Tensor of s.e.s. of projective modules

Question

Let $f:R \rightarrow S$ be a ring homomorphism. All modules are right R-modules.Let $\otimes_R S:\mathbb{P}(R) \rightarrow \mathbb{P}(S)$ be the functor sending a projective $R$-module $P$ to the projective $S$-module $P\otimes_R S$. Is this functor left exact?

Answer 1

If by left exact you mean "preserves finite limits", the answer is no : consider $R= \mathbb Z, S= \mathbb Z/2$, and the following equalizer diagramm $0\to \mathbb Z \rightrightarrows\mathbb Z$ where the top map is $2$ and the bottom map is $0$.
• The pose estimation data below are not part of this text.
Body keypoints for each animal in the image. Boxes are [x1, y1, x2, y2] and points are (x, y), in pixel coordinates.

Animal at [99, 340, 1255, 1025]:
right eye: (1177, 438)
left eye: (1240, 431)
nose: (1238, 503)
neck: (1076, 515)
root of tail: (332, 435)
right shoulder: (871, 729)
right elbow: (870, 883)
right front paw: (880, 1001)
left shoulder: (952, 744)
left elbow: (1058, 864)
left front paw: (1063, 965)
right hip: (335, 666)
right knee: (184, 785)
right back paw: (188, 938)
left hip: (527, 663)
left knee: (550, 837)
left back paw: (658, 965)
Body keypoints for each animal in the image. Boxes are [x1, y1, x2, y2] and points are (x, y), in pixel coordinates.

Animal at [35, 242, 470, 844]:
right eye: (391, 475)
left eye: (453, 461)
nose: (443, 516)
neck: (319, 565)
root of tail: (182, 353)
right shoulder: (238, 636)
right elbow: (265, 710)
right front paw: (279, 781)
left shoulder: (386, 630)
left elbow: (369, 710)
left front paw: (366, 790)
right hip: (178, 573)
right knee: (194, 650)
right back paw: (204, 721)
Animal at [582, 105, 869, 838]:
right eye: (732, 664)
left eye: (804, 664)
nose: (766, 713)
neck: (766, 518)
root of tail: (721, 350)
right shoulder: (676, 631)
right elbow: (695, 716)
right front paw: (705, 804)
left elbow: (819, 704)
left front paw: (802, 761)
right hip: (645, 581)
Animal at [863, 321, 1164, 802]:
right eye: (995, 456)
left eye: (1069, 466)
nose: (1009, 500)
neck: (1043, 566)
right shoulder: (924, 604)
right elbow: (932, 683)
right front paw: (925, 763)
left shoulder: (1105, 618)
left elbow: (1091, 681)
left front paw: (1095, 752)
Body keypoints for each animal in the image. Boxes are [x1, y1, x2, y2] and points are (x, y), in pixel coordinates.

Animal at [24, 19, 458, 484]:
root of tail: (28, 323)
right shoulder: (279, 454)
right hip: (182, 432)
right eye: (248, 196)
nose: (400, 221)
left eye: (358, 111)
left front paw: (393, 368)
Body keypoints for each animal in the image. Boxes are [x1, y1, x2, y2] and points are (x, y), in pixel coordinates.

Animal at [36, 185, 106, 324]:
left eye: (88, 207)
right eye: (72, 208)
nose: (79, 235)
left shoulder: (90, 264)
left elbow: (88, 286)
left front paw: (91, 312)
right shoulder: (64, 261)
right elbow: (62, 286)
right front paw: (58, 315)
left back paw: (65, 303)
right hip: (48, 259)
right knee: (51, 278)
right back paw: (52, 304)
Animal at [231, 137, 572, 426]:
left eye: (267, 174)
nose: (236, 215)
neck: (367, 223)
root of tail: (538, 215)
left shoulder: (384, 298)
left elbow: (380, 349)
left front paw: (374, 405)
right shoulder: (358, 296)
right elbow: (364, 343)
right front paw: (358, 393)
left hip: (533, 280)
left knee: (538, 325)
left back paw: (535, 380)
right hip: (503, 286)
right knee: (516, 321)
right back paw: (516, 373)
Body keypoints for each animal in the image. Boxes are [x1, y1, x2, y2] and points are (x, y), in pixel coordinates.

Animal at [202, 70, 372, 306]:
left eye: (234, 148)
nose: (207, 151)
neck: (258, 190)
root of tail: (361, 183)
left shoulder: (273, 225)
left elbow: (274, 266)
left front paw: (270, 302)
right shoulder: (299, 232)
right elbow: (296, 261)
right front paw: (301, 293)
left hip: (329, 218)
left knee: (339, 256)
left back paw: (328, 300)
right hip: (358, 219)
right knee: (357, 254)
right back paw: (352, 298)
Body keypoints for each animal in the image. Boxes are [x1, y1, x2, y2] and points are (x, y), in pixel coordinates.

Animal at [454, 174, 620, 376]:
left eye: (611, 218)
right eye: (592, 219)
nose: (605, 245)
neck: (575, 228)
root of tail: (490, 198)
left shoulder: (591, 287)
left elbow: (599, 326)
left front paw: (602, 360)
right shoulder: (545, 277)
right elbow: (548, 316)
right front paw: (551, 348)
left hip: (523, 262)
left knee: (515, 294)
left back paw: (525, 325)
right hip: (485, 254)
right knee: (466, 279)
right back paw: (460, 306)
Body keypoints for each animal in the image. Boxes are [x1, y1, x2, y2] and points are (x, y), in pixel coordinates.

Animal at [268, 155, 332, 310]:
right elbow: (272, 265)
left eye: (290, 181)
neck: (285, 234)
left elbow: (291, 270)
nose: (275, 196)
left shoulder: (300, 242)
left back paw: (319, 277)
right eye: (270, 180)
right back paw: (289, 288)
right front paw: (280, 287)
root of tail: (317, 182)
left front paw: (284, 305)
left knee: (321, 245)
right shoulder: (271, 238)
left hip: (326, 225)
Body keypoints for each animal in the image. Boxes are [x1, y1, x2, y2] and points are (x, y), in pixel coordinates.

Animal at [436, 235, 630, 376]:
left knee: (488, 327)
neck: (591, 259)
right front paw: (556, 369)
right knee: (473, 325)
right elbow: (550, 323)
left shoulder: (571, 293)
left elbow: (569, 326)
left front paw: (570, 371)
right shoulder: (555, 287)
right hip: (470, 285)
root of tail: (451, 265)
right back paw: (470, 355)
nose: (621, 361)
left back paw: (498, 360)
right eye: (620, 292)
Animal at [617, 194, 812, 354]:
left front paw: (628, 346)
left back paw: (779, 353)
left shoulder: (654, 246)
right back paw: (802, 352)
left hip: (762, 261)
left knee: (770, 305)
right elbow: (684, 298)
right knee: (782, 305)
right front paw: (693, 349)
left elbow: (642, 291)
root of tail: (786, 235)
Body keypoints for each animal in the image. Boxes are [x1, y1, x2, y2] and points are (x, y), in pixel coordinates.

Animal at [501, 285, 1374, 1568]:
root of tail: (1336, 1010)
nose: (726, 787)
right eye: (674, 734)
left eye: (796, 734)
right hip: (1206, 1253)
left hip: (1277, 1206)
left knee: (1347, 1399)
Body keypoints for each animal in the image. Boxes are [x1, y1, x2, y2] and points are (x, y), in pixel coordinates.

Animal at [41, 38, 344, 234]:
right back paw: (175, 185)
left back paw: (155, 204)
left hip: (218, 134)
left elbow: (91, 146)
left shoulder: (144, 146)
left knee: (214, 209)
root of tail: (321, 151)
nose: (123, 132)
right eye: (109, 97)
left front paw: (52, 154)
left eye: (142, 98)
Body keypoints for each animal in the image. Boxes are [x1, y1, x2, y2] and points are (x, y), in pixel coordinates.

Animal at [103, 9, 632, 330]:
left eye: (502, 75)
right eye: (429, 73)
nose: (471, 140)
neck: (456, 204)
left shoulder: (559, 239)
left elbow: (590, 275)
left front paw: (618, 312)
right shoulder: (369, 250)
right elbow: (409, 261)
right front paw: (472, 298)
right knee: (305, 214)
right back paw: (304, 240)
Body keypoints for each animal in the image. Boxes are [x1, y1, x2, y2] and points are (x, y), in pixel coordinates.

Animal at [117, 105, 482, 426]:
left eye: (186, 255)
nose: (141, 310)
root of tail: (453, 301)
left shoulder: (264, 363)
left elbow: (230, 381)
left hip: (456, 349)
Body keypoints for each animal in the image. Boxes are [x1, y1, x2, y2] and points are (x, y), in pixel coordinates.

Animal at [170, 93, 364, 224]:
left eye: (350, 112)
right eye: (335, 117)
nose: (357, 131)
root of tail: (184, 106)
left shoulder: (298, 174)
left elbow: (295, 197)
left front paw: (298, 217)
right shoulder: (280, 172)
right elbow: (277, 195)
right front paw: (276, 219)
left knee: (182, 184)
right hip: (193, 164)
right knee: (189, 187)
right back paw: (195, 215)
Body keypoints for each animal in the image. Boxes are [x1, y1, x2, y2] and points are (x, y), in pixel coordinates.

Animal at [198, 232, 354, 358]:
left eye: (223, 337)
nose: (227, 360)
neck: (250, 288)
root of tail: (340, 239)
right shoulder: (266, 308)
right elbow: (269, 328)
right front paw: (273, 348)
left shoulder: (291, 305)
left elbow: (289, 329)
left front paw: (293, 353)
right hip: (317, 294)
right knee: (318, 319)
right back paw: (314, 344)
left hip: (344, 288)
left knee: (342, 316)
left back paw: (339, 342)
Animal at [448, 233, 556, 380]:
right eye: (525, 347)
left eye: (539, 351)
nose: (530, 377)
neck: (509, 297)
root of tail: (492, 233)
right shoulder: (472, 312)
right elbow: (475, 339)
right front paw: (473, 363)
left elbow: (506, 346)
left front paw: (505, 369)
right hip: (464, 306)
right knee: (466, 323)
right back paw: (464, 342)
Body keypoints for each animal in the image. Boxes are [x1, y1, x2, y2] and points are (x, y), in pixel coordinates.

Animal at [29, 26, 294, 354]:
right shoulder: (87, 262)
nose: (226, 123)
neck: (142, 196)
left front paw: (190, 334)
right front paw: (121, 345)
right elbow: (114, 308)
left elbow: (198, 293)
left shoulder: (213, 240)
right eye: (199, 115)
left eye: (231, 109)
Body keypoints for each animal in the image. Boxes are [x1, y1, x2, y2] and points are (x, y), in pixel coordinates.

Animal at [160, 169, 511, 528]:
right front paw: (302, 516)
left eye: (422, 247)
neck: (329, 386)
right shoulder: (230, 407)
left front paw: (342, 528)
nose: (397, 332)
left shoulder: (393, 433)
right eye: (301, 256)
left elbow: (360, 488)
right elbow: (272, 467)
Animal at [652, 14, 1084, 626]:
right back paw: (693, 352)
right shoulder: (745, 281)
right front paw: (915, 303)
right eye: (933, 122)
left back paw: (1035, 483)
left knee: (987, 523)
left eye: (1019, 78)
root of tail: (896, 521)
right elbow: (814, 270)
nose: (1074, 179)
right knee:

Then when you tensor it, it's no longer an equalizer, as the two maps become $0 : \mathbb{Z/2\to Z/2}$, and the equalizer of that is $\mathbb Z/2$, not $0$.

If by left exact you mean "sends short exact sequences $0\to A\to B\to C\to 0$ to exact sequences $0\to F(A)\to F(B)\to F(C)$", then it's not very relevant (because $\mathbb P(R)$ is not abelian), but the answer is yes : indeed any short exact sequence of projectives splits, so the splitting is preserved by $\otimes_R S$.